# Activity
Below are the records. Restate word for word every line from the one that contains "left elbow: (215, 283)" through the final line, both included.

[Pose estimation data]
━━━━━━━━━━━━━━━━
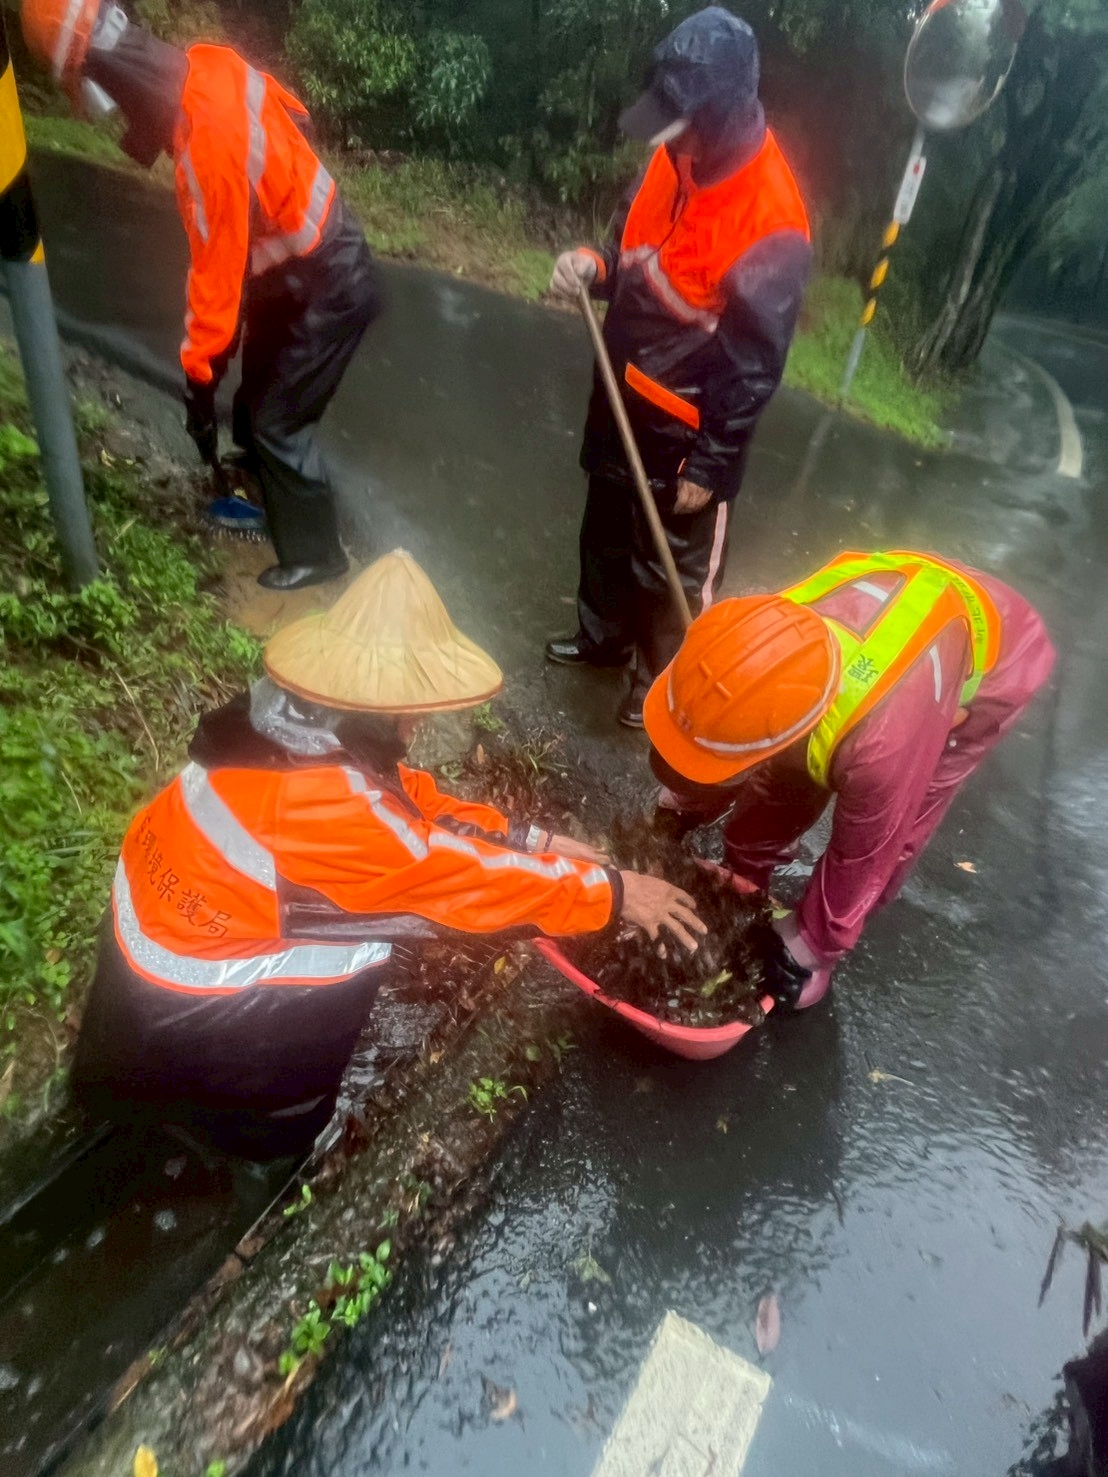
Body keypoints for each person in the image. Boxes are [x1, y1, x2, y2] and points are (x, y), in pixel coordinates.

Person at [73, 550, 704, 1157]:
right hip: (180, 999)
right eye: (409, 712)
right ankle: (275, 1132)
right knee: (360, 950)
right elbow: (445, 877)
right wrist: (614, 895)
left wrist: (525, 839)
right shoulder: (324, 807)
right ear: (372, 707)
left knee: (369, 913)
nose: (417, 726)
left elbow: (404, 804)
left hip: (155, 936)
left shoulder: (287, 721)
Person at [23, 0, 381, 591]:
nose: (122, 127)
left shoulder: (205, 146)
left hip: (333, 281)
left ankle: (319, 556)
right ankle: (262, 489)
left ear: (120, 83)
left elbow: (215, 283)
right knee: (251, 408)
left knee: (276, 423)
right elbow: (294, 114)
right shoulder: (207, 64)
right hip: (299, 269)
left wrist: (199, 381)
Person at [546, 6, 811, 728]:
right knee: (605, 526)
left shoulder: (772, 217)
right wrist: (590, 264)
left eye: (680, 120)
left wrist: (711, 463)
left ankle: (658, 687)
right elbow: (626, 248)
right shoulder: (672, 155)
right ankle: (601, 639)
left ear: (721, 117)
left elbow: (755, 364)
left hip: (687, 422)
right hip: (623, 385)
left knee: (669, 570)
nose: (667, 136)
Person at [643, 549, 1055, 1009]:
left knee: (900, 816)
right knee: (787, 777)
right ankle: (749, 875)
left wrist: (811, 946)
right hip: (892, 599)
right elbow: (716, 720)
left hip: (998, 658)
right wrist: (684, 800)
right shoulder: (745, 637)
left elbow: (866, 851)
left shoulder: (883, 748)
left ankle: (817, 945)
━━━━━━━━━━━━━━━━
# Exercise response
left elbow: (215, 283)
right knee: (251, 408)
left knee: (276, 423)
right elbow: (294, 114)
right shoulder: (207, 64)
right hip: (299, 269)
left wrist: (199, 381)
Person at [546, 6, 811, 728]:
right knee: (605, 526)
left shoulder: (772, 217)
right wrist: (590, 264)
left eye: (680, 120)
left wrist: (711, 463)
left ankle: (658, 687)
right elbow: (626, 248)
right shoulder: (672, 155)
right ankle: (601, 639)
left ear: (721, 117)
left elbow: (755, 364)
left hip: (687, 422)
right hip: (623, 385)
left knee: (669, 570)
nose: (667, 136)
Person at [643, 549, 1055, 1009]:
left knee: (900, 816)
right knee: (787, 777)
right ankle: (749, 875)
left wrist: (811, 946)
right hip: (892, 599)
right elbow: (716, 720)
left hip: (998, 658)
right wrist: (684, 800)
right shoulder: (745, 637)
left elbow: (866, 851)
left shoulder: (883, 748)
left ankle: (817, 945)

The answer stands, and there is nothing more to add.